Taking the long view, she is an unusual success story. After losing all her children to foster care, she fought her way back and got them home, one by one. It took years of labor, and the credit for success is hers alone. This weekend she’ll celebrate 28 years sober. She plans to open a home for women who are struggling with domestic violence and addiction — a haven like the one she needed when she was in their shoes.
She says if caseworkers could just come in open to understanding and ask simple questions. “What, in your opinion, is the problem that needs solving?” And “how can I help?” She feels sure that kind of intervention would be more likely to keep families together.
I concede to her that if I could turn back the clock, I’d like to think I would have done things differently. If so, we might have avoided so much of the damage we did. She is gracious and full in her strength of recovery, interpreting the events as critical to her healing journey. Without them, from her perspective, she might not have kicked her habit.
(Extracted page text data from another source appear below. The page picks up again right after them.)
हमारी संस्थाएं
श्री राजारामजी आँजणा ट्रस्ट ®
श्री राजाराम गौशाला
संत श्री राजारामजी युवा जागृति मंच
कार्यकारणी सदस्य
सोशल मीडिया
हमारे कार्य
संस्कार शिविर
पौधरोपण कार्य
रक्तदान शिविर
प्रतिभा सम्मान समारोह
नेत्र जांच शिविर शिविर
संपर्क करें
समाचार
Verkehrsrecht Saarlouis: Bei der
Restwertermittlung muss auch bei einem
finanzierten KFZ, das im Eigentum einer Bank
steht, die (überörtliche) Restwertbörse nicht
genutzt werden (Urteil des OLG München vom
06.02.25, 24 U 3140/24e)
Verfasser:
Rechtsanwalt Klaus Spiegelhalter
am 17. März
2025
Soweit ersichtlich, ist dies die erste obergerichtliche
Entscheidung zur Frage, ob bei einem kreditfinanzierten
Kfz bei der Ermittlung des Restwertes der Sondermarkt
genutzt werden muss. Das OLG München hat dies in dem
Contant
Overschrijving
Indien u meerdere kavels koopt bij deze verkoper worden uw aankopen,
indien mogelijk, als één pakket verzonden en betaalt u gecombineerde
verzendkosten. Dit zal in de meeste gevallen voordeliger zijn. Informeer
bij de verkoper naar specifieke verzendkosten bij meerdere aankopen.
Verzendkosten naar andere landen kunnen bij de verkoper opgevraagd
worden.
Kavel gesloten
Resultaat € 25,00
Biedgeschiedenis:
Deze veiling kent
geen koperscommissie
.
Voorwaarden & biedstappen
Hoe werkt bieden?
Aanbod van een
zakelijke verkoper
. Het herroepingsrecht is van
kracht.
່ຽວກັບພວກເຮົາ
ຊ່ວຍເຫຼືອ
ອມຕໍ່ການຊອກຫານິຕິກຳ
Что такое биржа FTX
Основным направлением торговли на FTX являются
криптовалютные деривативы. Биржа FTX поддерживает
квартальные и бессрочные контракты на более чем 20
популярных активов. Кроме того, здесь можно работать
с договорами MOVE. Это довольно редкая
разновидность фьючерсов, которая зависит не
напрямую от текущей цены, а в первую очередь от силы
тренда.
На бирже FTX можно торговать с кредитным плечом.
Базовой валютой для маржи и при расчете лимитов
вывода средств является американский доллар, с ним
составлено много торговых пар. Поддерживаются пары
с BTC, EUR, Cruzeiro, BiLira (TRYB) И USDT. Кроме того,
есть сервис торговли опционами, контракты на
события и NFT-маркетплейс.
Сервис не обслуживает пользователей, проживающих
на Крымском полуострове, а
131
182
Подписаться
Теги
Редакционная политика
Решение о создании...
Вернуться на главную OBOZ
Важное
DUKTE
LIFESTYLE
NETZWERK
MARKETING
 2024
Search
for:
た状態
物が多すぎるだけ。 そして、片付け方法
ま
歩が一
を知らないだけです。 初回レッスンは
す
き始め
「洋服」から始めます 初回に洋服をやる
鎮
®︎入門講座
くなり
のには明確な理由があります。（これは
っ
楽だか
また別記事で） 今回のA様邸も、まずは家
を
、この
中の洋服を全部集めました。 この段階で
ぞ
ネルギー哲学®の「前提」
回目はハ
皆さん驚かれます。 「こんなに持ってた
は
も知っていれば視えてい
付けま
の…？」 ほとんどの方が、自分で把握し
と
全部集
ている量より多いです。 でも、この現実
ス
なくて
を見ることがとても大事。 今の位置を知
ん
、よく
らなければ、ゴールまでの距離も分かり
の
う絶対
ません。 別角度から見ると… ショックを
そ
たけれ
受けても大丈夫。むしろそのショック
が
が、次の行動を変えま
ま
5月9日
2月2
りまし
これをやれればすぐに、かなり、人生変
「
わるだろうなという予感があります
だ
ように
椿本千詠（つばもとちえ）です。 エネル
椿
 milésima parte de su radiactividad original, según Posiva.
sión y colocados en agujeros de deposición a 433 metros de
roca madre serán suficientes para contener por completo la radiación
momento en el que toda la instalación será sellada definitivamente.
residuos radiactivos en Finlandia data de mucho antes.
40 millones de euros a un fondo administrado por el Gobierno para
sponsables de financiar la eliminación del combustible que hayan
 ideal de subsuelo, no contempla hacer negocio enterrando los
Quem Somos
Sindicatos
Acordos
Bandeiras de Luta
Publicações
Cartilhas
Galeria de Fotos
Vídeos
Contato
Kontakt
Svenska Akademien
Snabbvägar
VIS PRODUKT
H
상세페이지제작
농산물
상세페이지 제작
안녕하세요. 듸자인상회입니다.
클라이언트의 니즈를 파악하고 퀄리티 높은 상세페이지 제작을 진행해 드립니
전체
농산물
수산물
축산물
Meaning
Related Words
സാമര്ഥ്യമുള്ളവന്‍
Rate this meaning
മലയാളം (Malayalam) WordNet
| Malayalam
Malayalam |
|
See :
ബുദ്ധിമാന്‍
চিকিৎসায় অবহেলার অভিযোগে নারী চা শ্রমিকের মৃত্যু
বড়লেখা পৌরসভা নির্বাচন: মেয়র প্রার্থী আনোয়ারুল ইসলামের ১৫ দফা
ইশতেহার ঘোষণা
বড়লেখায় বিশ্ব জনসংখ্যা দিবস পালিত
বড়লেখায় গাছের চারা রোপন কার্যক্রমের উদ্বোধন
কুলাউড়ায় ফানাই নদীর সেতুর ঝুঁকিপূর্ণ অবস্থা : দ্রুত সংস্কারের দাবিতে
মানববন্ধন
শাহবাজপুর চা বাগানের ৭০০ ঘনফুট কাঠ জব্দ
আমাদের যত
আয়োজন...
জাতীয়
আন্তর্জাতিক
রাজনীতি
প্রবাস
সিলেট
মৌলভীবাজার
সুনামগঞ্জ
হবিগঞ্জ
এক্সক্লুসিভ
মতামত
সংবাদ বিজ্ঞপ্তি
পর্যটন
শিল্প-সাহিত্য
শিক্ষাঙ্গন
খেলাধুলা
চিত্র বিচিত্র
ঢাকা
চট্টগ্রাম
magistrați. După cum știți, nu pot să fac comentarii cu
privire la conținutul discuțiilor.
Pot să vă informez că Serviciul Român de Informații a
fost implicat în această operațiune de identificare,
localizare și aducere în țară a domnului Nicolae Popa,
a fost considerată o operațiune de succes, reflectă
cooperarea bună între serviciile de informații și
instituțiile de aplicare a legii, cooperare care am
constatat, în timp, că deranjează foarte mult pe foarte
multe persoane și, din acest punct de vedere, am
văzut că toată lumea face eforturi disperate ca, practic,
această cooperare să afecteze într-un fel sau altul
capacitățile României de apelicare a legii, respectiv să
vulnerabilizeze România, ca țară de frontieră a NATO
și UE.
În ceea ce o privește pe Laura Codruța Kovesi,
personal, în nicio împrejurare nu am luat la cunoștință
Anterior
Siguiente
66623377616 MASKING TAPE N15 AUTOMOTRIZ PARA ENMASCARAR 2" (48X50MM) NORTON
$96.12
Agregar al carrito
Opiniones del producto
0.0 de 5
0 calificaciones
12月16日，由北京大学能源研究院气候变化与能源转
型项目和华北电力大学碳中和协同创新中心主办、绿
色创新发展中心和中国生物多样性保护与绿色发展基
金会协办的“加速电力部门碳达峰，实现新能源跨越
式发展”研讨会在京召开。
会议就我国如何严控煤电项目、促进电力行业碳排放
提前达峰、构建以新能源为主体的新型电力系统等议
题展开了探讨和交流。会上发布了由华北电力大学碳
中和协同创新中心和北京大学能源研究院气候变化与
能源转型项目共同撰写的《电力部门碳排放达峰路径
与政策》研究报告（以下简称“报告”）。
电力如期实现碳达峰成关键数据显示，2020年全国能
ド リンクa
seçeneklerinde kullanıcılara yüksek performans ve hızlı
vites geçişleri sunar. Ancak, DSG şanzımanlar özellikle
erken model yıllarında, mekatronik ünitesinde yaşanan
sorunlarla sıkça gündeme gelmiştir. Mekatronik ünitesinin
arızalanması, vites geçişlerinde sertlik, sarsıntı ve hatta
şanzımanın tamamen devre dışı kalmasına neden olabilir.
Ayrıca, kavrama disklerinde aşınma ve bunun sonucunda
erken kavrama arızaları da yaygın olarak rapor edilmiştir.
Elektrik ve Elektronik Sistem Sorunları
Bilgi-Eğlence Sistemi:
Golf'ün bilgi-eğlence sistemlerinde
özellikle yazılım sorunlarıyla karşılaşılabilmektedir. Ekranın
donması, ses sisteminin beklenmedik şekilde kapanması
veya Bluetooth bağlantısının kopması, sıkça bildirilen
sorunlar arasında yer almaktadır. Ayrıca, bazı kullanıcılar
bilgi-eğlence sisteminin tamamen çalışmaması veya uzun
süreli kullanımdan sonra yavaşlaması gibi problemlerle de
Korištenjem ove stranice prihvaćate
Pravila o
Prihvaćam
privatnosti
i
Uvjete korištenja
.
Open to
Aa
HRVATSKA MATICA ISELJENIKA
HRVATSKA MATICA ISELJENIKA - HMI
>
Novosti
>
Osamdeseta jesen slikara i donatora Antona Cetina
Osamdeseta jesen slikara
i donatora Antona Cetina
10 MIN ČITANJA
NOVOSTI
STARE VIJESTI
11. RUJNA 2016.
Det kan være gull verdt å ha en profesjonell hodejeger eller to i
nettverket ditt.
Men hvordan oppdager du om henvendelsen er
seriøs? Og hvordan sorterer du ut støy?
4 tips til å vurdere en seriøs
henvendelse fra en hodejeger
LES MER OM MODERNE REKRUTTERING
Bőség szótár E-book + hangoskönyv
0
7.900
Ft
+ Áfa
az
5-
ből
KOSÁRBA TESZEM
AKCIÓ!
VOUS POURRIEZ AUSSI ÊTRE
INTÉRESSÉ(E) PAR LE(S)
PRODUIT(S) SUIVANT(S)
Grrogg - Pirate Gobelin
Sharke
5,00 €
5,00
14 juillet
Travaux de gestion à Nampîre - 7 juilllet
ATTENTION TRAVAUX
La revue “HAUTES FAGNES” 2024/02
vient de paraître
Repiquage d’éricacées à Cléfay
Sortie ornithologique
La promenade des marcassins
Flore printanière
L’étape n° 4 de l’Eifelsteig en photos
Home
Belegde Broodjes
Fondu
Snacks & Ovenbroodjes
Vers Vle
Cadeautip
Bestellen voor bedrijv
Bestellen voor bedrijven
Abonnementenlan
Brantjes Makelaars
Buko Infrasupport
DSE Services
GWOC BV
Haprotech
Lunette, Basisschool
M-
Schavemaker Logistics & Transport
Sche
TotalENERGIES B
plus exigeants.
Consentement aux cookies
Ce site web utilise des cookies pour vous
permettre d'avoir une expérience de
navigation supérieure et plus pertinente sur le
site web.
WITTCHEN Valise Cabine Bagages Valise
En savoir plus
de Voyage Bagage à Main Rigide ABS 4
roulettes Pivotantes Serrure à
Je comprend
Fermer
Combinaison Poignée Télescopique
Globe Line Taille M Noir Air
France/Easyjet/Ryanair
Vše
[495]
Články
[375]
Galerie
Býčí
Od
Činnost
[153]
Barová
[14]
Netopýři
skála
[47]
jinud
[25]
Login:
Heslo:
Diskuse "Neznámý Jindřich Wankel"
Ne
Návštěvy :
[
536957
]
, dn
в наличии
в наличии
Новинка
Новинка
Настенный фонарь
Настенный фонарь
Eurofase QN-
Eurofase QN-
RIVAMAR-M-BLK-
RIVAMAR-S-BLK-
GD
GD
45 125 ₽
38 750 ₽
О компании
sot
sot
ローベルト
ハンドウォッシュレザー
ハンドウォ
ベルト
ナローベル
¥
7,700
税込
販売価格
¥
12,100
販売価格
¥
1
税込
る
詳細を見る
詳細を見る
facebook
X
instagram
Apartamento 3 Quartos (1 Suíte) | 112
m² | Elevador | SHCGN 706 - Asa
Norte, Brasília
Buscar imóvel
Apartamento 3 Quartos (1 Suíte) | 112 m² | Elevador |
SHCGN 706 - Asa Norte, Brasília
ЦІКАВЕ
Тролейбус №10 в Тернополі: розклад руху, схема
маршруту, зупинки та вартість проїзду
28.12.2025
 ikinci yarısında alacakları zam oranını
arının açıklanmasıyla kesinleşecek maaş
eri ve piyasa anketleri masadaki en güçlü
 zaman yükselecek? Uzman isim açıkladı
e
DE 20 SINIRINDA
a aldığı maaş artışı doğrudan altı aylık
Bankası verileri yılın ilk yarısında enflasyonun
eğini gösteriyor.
I am less sure. I am not certain the outcome could have been averted, if for no other reason than we arrived at her doorstep so late in the cycle. We began already too far downstream to achieve what we had hoped.
It does leave me more desperate to alter child welfare at its very core. As an industry, we presume a new policy or practice model is the first step. I wonder now if a place to start is a more personal reframe.
Instead of training caseworkers to wield power that most of them are far too inexperienced to manage, we could open their minds to the human condition. It would go something like this: not everyone gets a fair shake in life. You have the chance to stand next to someone who is struggling and see the world from their perspective. If you get it right, you might help them see choices they can make that will ease their burden.
Until then, the movie we make will have her fingerprints all over it. Maybe it’s a start.